In many ways, the imposed isolation we are experiencing due to COVID-19 brought me right back to my own adolescence, years in which I often felt deeply isolated. I was a queer immigrant kid. I moved to the United States when I was ten. Up until high school, I spent almost all of my time with other Iranian families. The culture I called home didn’t recognize queer people. We didn’t even have a word for homosexuality in the Persian language (well, not a word that wasn’t a slur). I had no exposure to the queer community outside of news stories about the AIDS epidemic, which only scared me deeper into the closet. How could I feel connection when I felt invisible?
Thankfully, in high school, a new world started to reveal itself to me. This started with an incredible teacher who shared queer films with a group of students. Because of this teacher, I saw Paris is Burning and The Times of Harvey Milk and Maurice. Watching these films made me feel one with a past that had been hidden from me thus far, and with a community I would soon be a part of. These films made me feel less isolated. So did the queer books I would discover through teachers, in particular those of James Baldwin.
Telling stories has been as important to my own self-acceptance as reading or watching them. In high school, I came out for the first time in an English paper. The teacher I came out to was a mentor, perhaps the first person to recognize that creativity was my path forward. He saw me as I longed to be seen, and because of that, I felt safe to come out to him. He taught me that above all, that is what teaching is: making students feel safe to explore their forming identities. So, I started high school being exposed to queer stories. And I ended it by starting to put my own queer story on paper.
After going through months of isolation, I feel more than ever that storytelling is a way for us to connect to our common humanity, to our collective rage, to our mutual love and joy. When we read a book, we are connected by an invisible thread to the book’s author and to every other reader who has been moved by that story. Same for films, music, television. Art connects humanity through a shared experience, and I hope we’ve been reminded of how essential art and storytelling are to our well-being. As long as we have stories, we have community.
But as powerful as storytelling can be, it must be translated into real action, and I’ve been reminded of that recently. As we head into Pride month, I’ve been reflecting more than ever on the fact that not everyone in the queer community shares the same freedoms and privileges. Like a Love Story depicts ACT UP protests organized in response to the government’s shameful actions during this time.
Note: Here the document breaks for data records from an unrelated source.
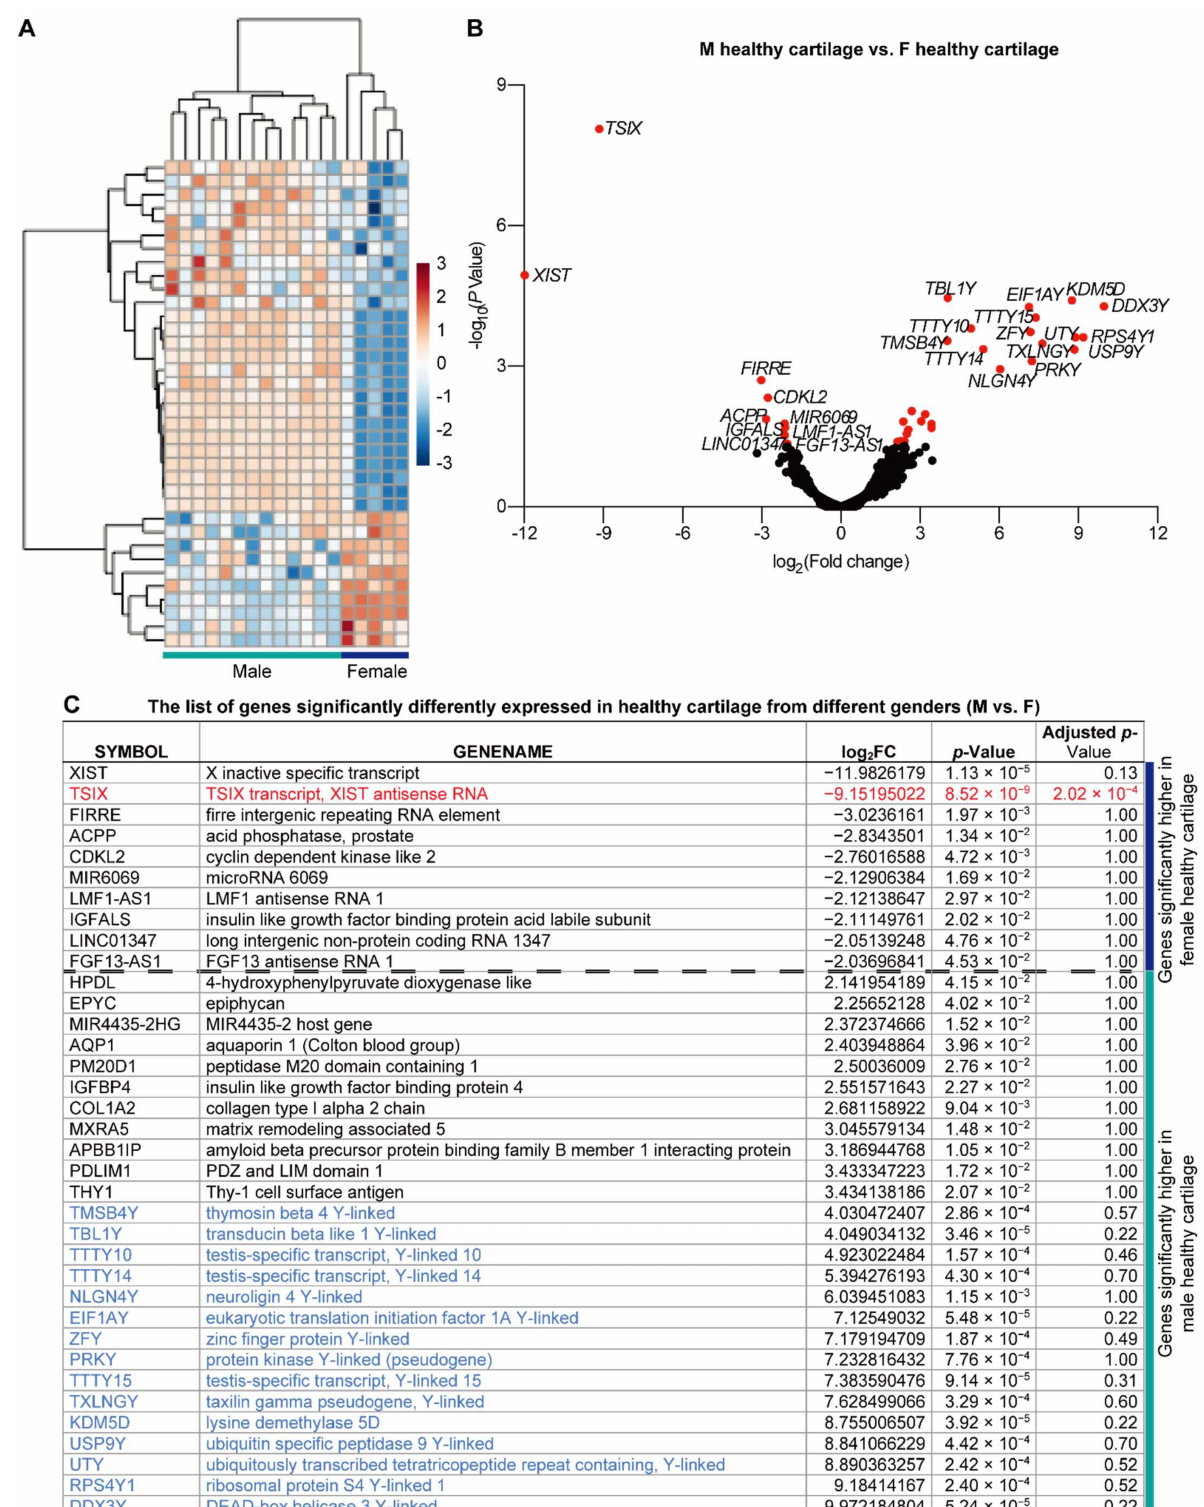
Figure 1. The differential expressed genes (DEGs) detected between male and female healthy knee cartilage samples. ( A ) Heatmap and ( B ) volcano diagrams for DEG visualization. DEGs with a p -value less than 0.05 are highlighted in red. ( C ) The list of genes that are significantly differentially expressed in healthy male and female cartilage. DEGs with a statistically significant higher level in females have a negative log 2 FC value, while those highly expressed in males have a positive log 2 FC value. The gene with an adjusted p -value less than 0.05 is highlighted in red. The Y-chromosome linked genes are highlighted in blue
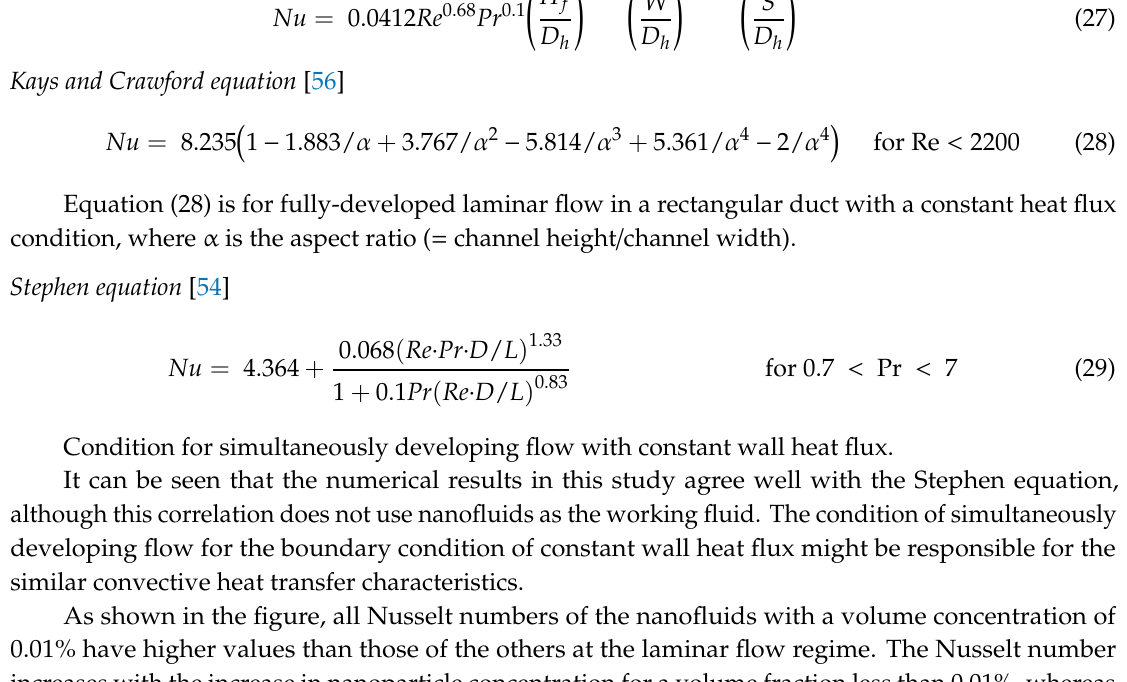
Figure 7. Comparison between the Nusselt number in the present study and the previous empirical results. Zhang equation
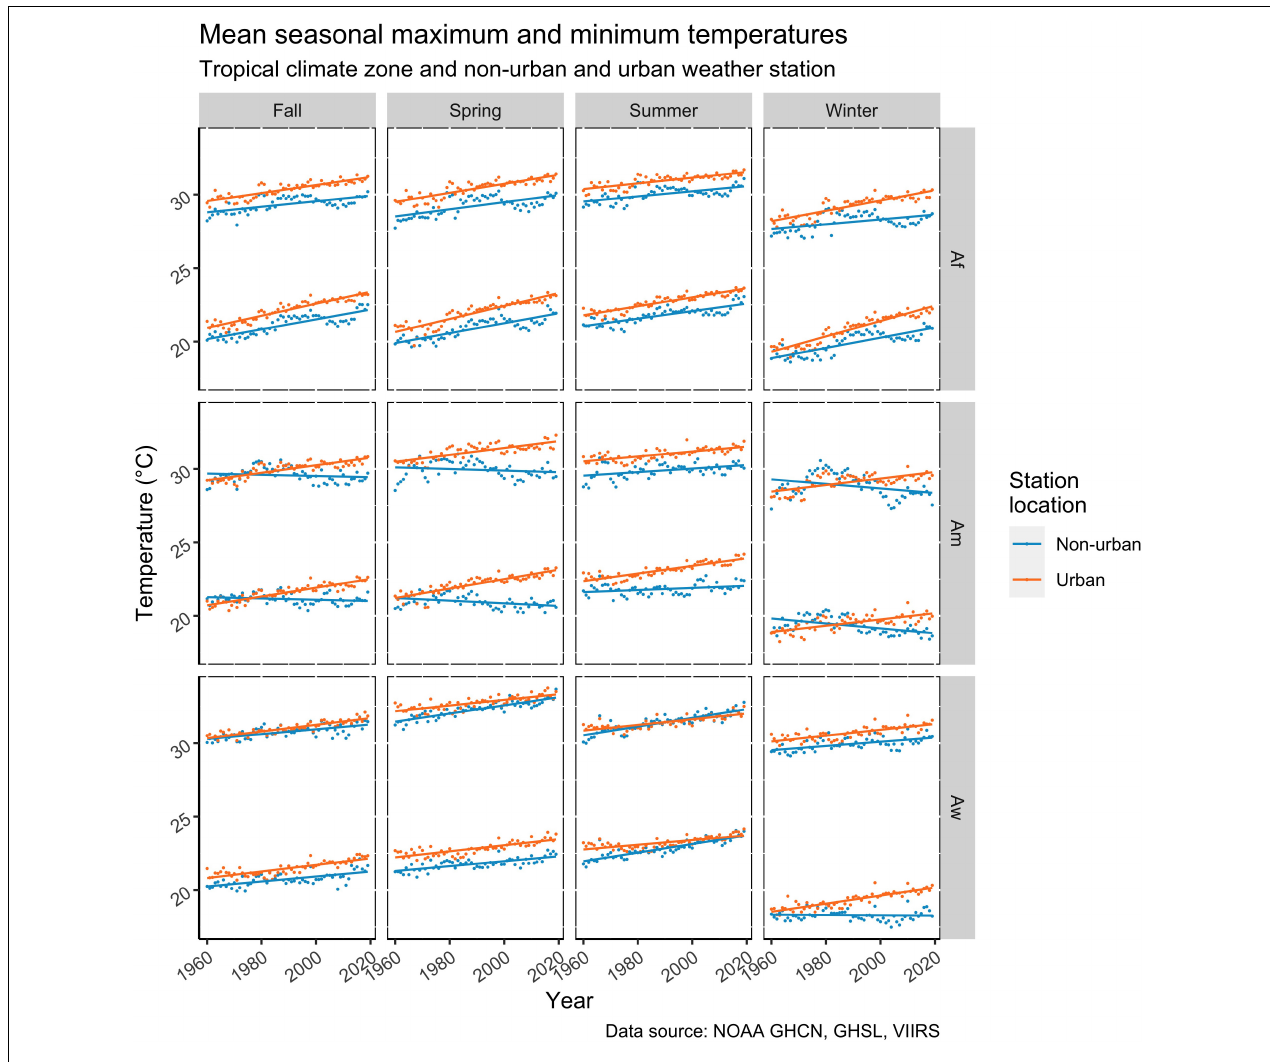
FIGURE 10 | Mean seasonal maximum and minimum temperatures for urban and non-urban areas by tropical zone. The higher points and curves on each mini-plot represent the maximum temperatures and the lower points and curves represent the minimum temperatures. Data source: NOAA,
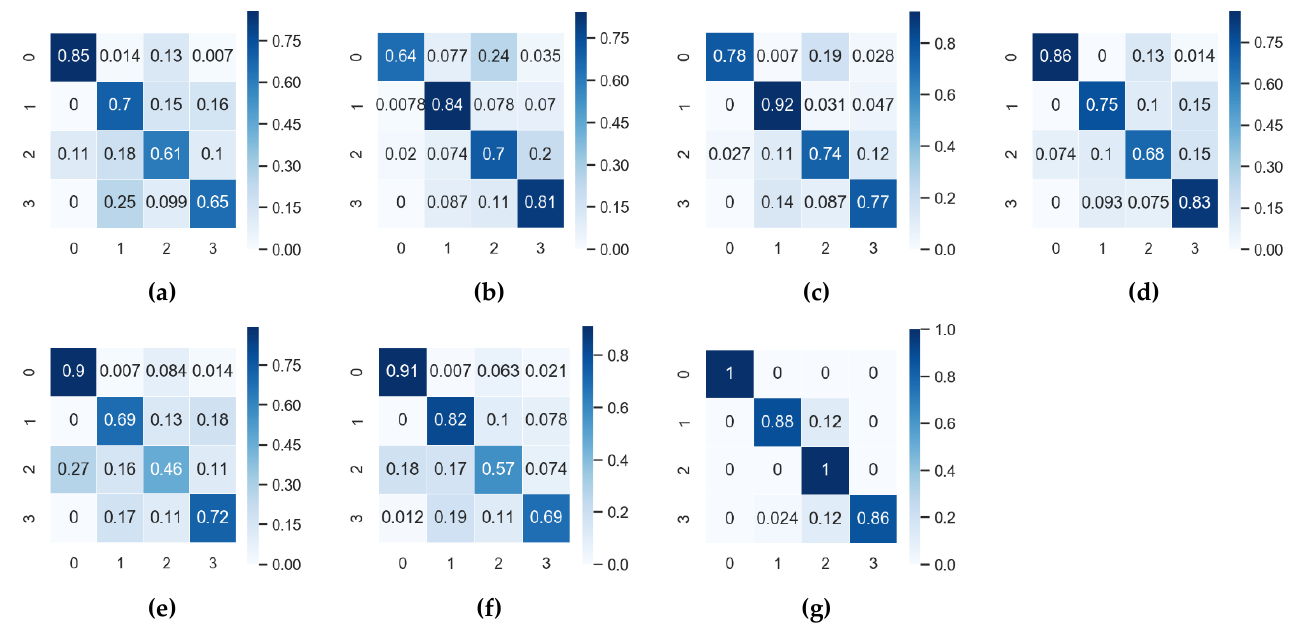
( b ) Figure 7. Performance Evaluation of ( a ) 2018/5/11 and ( b ) 2018/7/14 . As for the validation, as there is no label about which performance stage the PV sys- tem is in and which fault it suffers (which makes it difficult to conduct detailed verifica- tion and give specific classification metrics), we have manually labelled the data and conducted classification experiments to verify the performance of our method compared with other advanced machine learning classification algorithms. The input of classifica- tion models are the monitoring records that include both meteorological data as listed in (2) and corresponding generated PV power data. The output of classification models in- dicates which performance period the PV system is in, i.e., malfunction, ideal, transition, or downturn periods. We compare our method with several widely-used and powerful algorithms under their classification implementations, i.e., support vector machine clas- sification [46–48] with linear kernel (SVC-Linear), support vector machine classification with RBF (SVC-RBF), decision tree classification (DTC) [49], random forest classification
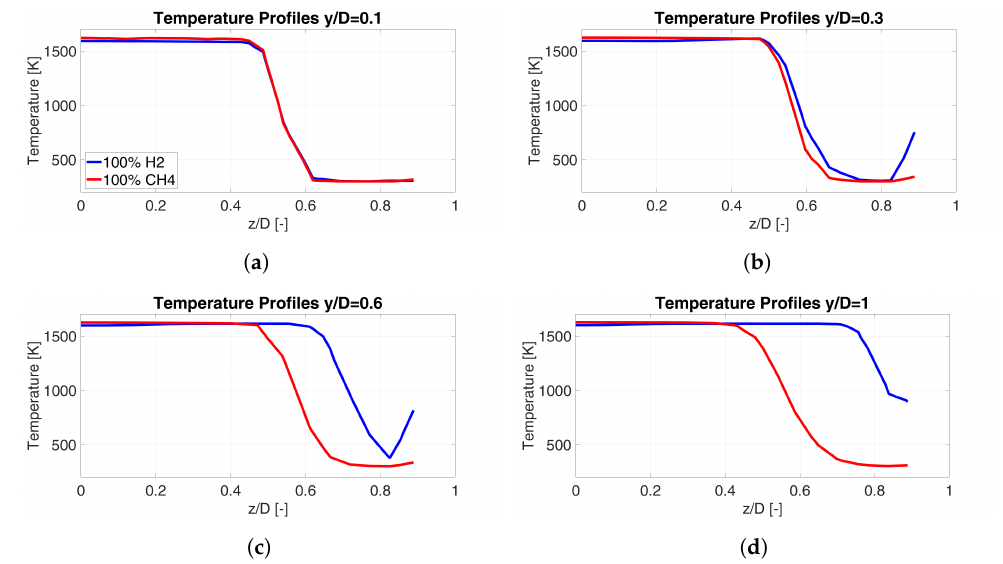
Figure 14. Comparison between the temperature profiles for the two different mixtures at different axial positions (( a ) y / D = 0.1, ( b ) y / D = 0.3, ( c ) y / D = 0.6, ( d ) y / D = 1).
These gatherings brought people together and created important change. Once again, we’re seeing brave people standing up to demand changes to our country’s shameful history of police brutality and systemic racism, issues which affect so many members of the queer community.
I wrote what I hope will be received as an ode to queer history and queer heroes. What better way to honor the heroes of the past than by supporting the heroes of the present. This Pride, we can do this by engaging with and amplifying the work of Black queer storytellers – James Baldwin, Audre Lorde, Cheryl Dunye, Janet Mock, Dean Atta, and Kacen Callender come to mind for me. And we can do this by taking action to support the Black Lives Matter movement – by donating, by writing our elected officials, by marching, by voting, by talking to our kids about how to be anti-racist.
I’ve heard some say that this year, Pride has been canceled. It has not. It never will be. Pride is community, and that can’t be canceled because it lives on forever in our stories and our actions. Stonewall was a riot, and this year, Pride has returned to the riotous spirit it was born of.
About the Author
Abdi Nazemian is the author of The Authentics. His novel, The Walk-In Closet, won the Lambda Literary Award for LGBT Debut Fiction. His screenwriting credits include the films The Artist's Wife, The Quiet, and Menendez: Blood Brothers, and the NBC television series The Village. He has been an executive producer and associate producer on numerous films, including Call Me By Your Name, Little Woods, The House of Tomorrow, and Scotty and the Secret History of Hollywood. He lives in Los Angeles with his fiancé and two children.